=== Exercise instructions ===
Could you transcribe every record below exactly, leaving out any pictures?
▼
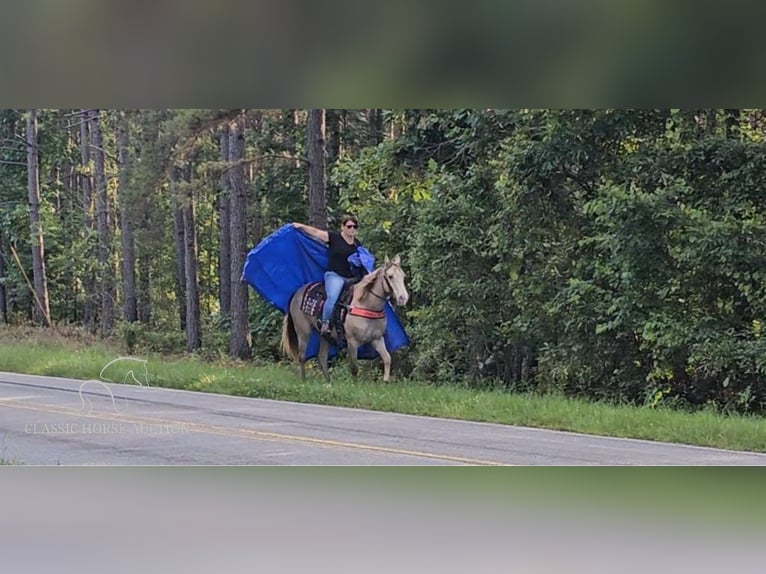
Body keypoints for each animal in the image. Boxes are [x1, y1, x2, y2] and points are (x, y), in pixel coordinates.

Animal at [282, 256, 412, 382]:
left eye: (403, 276)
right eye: (390, 276)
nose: (403, 298)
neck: (365, 305)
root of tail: (296, 292)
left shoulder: (377, 338)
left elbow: (387, 358)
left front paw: (385, 381)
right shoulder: (352, 342)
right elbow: (354, 367)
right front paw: (355, 385)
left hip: (324, 335)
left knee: (322, 357)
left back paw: (329, 382)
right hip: (303, 332)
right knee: (302, 356)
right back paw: (303, 380)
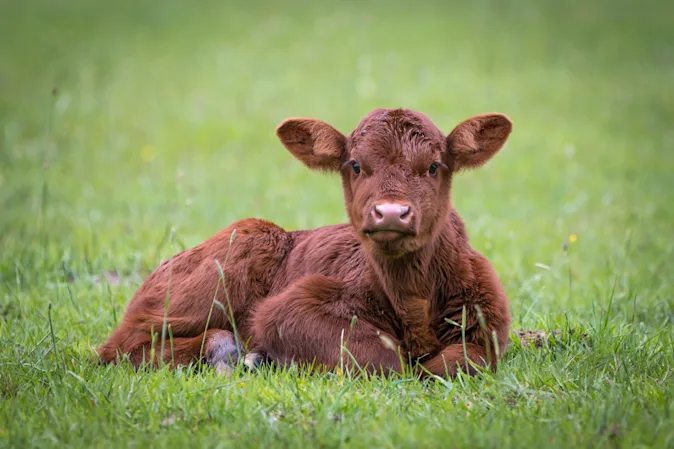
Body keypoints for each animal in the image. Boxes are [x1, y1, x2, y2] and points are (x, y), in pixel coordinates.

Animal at [97, 108, 513, 378]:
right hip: (229, 258)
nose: (392, 213)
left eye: (433, 167)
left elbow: (461, 361)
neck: (412, 300)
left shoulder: (489, 324)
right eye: (355, 166)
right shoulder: (290, 308)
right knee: (118, 347)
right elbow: (385, 361)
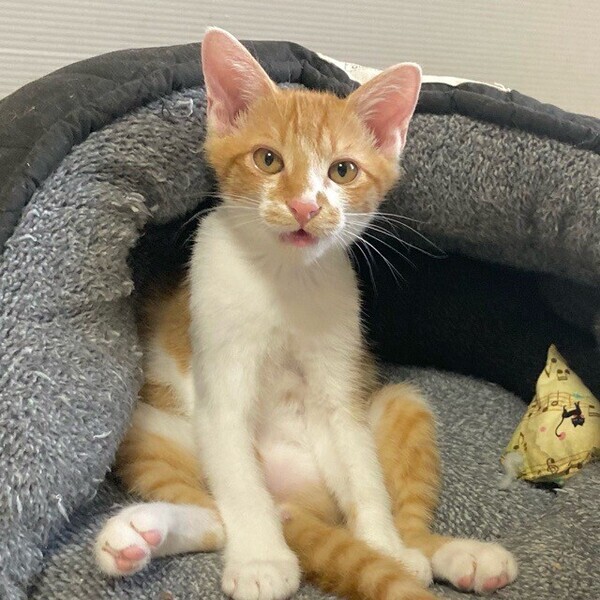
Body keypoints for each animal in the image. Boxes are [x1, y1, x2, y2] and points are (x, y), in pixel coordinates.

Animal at [95, 27, 517, 600]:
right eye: (268, 160)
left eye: (343, 170)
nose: (305, 207)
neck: (284, 282)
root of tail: (300, 499)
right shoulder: (219, 378)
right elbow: (239, 484)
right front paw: (261, 560)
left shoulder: (342, 386)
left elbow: (363, 476)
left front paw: (383, 548)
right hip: (147, 428)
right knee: (215, 515)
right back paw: (137, 535)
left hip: (400, 404)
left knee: (400, 502)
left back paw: (445, 554)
▲
=== Answer ===
Body keypoints for each animal in the image. Boxes are [x1, y1, x2, y2] and points are (x, y), in pixel coordinates.

Animal at [282, 256, 412, 382]:
left eye: (403, 276)
right eye: (390, 276)
nose: (403, 298)
neck: (365, 305)
root of tail: (296, 292)
left shoulder: (377, 338)
left elbow: (387, 358)
left front paw: (385, 381)
right shoulder: (352, 342)
right elbow: (354, 367)
right front paw: (355, 385)
left hip: (324, 335)
left knee: (322, 357)
left back paw: (329, 382)
right hip: (303, 332)
right knee: (302, 356)
right back paw: (303, 380)
Body keypoints for each animal in the image. Boxes are [x1, y1, x2, y2] and points are (x, y), in pixel coordinates.

Animal at [97, 108, 513, 378]:
right hip: (229, 258)
nose: (392, 213)
left eye: (433, 167)
left elbow: (461, 361)
neck: (412, 300)
left shoulder: (489, 324)
right eye: (355, 166)
right shoulder: (290, 308)
right knee: (118, 347)
right elbow: (385, 361)
Body keypoints for each animal in the image. Boxes are [x1, y1, x2, y2] and points are (x, y), in pixel coordinates.

Animal at [95, 27, 517, 600]:
right eye: (268, 160)
left eye: (343, 170)
nose: (305, 207)
neck: (284, 282)
root of tail: (300, 499)
right shoulder: (219, 378)
right elbow: (239, 484)
right front paw: (261, 560)
left shoulder: (342, 386)
left elbow: (363, 476)
left front paw: (383, 548)
right hip: (147, 428)
right knee: (215, 515)
right back paw: (137, 535)
left hip: (400, 404)
left knee: (400, 502)
left back paw: (445, 554)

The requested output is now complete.